Plastics and pollution: Cut careless usage to avert threat

ANY link between the Grenfell inferno — at least 58 dead — and a black plastic bag made by a company that has not existed since 1956 being unearthed, in pristine condition, on a beach may seem tenuous. 

Plastics and pollution: Cut careless usage to avert threat

However, both events speak to a theme that epitomises the great, anti-democratic shift in power in societies everywhere — what happens when regulations designed to protect people or the environment are deliberately inadequate or just ignored? What happens when commercial interests prevail over all other interests?

That question was answered in London last week. That tragedy, an avoidable consequence of a cold indifference to the safety of Grenfell residents, was exacerbated yesterday when Britain’s Chancellor of the Exchequer, Philip Hammond, said the cladding used at Grenfell, the material blamed for spreading the blaze, is banned in Britain. If it is banned, how was it used so recently and so extensively? That type of cladding is manufactured — and used — in Ireland.

Efforts to ban it, or to remove it from homes, will meet with opposition from those whose profit margins will be hit when this material is, as it must be, banned. Just as the tobacco, the sugar, the alcohol, the farm, and social media lobbies have been successful in delaying legislation designed to protect consumers from the worst consequences of their activities, those who make money by using this cladding will send out the for-hire-for-any-cause spin doctors to do their dirty work. Our politicians will be bombarded; some will capitulate.

As we report today, we are at that point with plastics — the industry that produced a black plastic bag more than 60 years ago, one that showed no sign of deterioration when it was dug up recently on a Wicklow beach. And, as the angry response of the Grenfell survivors whose warnings about unsafe homes were dismissed for so very long shows a Rubicon has been crossed. Grenfell may have been the straw that broke the camel’s back but the election humiliation of Theresa May’s Tories shows that citizens — consumers — have a new-found sense of outrage provoked by being sidelined for so long by corporate politics. Anyone who used the wonderful weather of recent days to visit a beach will be able to confirm that plastics are a pollution cancer of our time. Every beach is littered with the plastic detritus of our lives. Yet we use the material without a thought, without even the slightest flicker of conscience. This carelessness learned over generations, has led to the pollution caused by the barely visible ‘microplastic’ — tiny particles of plastic or microfibres from synthetic clothing and microbeads from facial scrubs and toothpaste washed down the sink. Science is only beginning to appreciate how dangerous this indestructible sludge, and the bacteria that attaches to it, really are.

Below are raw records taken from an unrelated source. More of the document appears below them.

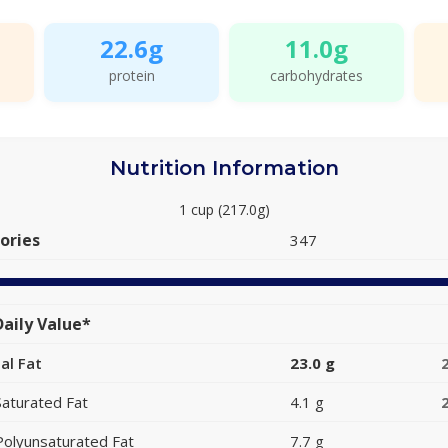
22.6g
11.0g
protein
carbohydrates
Nutrition Information
1 cup (217.0g)
ories
347
aily Value*
al Fat
23.0 g
Saturated Fat
4.1 g
Polyunsaturated Fat
7.7 g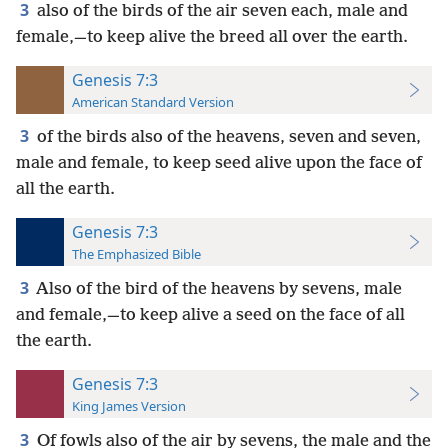
3
also of the birds of the air seven each, male and
female,—to keep alive the breed all over the earth.
Genesis 7:3
American Standard Version
3
of the birds also of the heavens, seven and seven,
male and female, to keep seed alive upon the face of
all the earth.
Genesis 7:3
The Emphasized Bible
3
Also of the bird of the heavens by sevens, male
and female,—to keep alive a seed on the face of all
the earth.
Genesis 7:3
King James Version
3
Of fowls also of the air by sevens, the male and the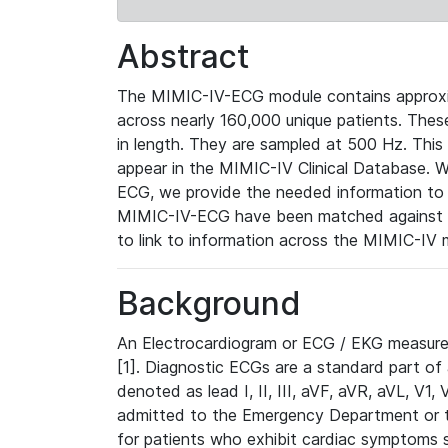
Abstract
The MIMIC-IV-ECG module contains approxi
across nearly 160,000 unique patients. The
in length. They are sampled at 500 Hz. This
appear in the MIMIC-IV Clinical Database. Wh
ECG, we provide the needed information to l
MIMIC-IV-ECG have been matched against th
to link to information across the MIMIC-IV 
Background
An Electrocardiogram or ECG / EKG measures 
[1]. Diagnostic ECGs are a standard part of
denoted as lead I, II, III, aVF, aVR, aVL, V1
admitted to the Emergency Department or to 
for patients who exhibit cardiac symptoms 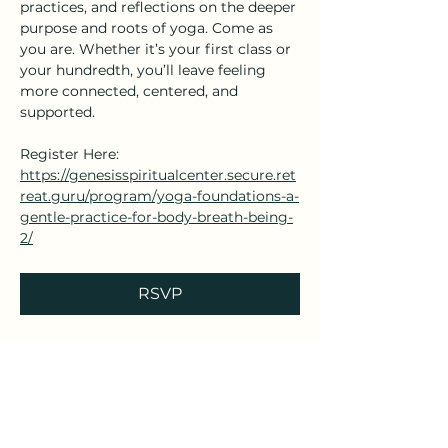
practices, and reflections on the deeper 
purpose and roots of yoga. Come as 
you are. Whether it’s your first class or 
your hundredth, you’ll leave feeling 
more connected, centered, and 
supported.
Register Here: 
https://genesisspiritualcenter.secure.ret
reat.guru/program/yoga-foundations-a-
gentle-practice-for-body-breath-being-
2/
RSVP
Share this event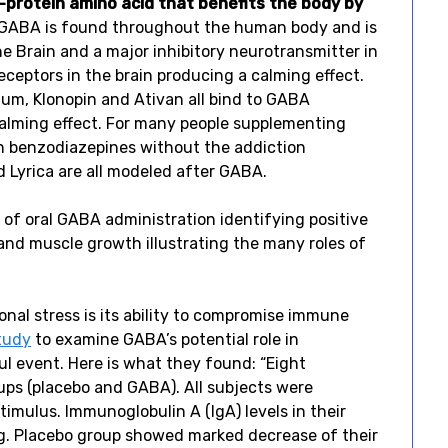
protein amino acid that benefits the body by
GABA is found throughout the human body and is
he Brain and a major inhibitory neurotransmitter in
receptors in the brain producing a calming effect.
ium, Klonopin and Ativan all bind to GABA
calming effect. For many people supplementing
ion benzodiazepines without the addiction
d Lyrica are all modeled after GABA.
of oral GABA administration identifying positive
 and muscle growth illustrating the many roles of
al stress is its ability to compromise immune
tudy
to examine GABA’s potential role in
ul event. Here is what they found: “Eight
ups (placebo and GABA). All subjects were
timulus. Immunoglobulin A (IgA) levels in their
ng. Placebo group showed marked decrease of their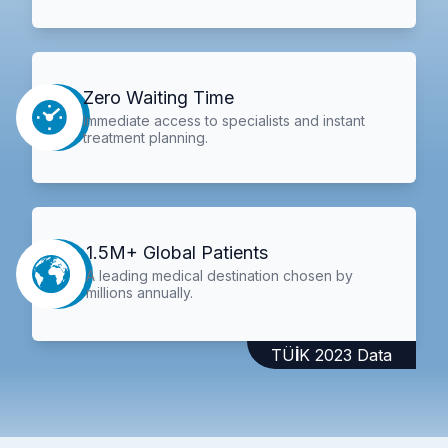
Zero Waiting Time
Immediate access to specialists and instant
treatment planning.
1.5M+ Global Patients
A leading medical destination chosen by
millions annually.
TÜİK 2023 Data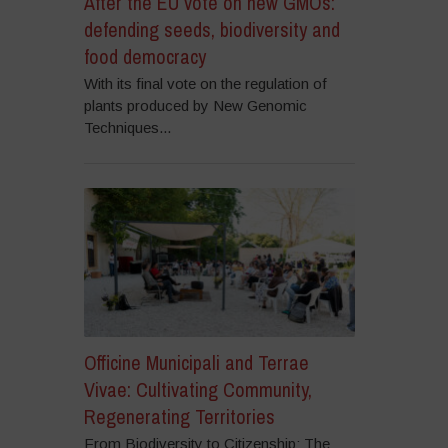
After the EU vote on new GMOs:
defending seeds, biodiversity and
food democracy
With its final vote on the regulation of
plants produced by New Genomic
Techniques...
Officine Municipali and Terrae
Vivae: Cultivating Community,
Regenerating Territories
From Biodiversity to Citizenship: The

The Grenfell victims died within hours of the fire starting but the plastics plague will take longer to have its deadly impact. We should not, like London’s officials, ignore these warnings. We should do all we can to dramatically reduce the amount of plastic we use, especially in disposable packaging. Banning disposable shopping bags was a good first step but we need to do far, far more and before it is too late.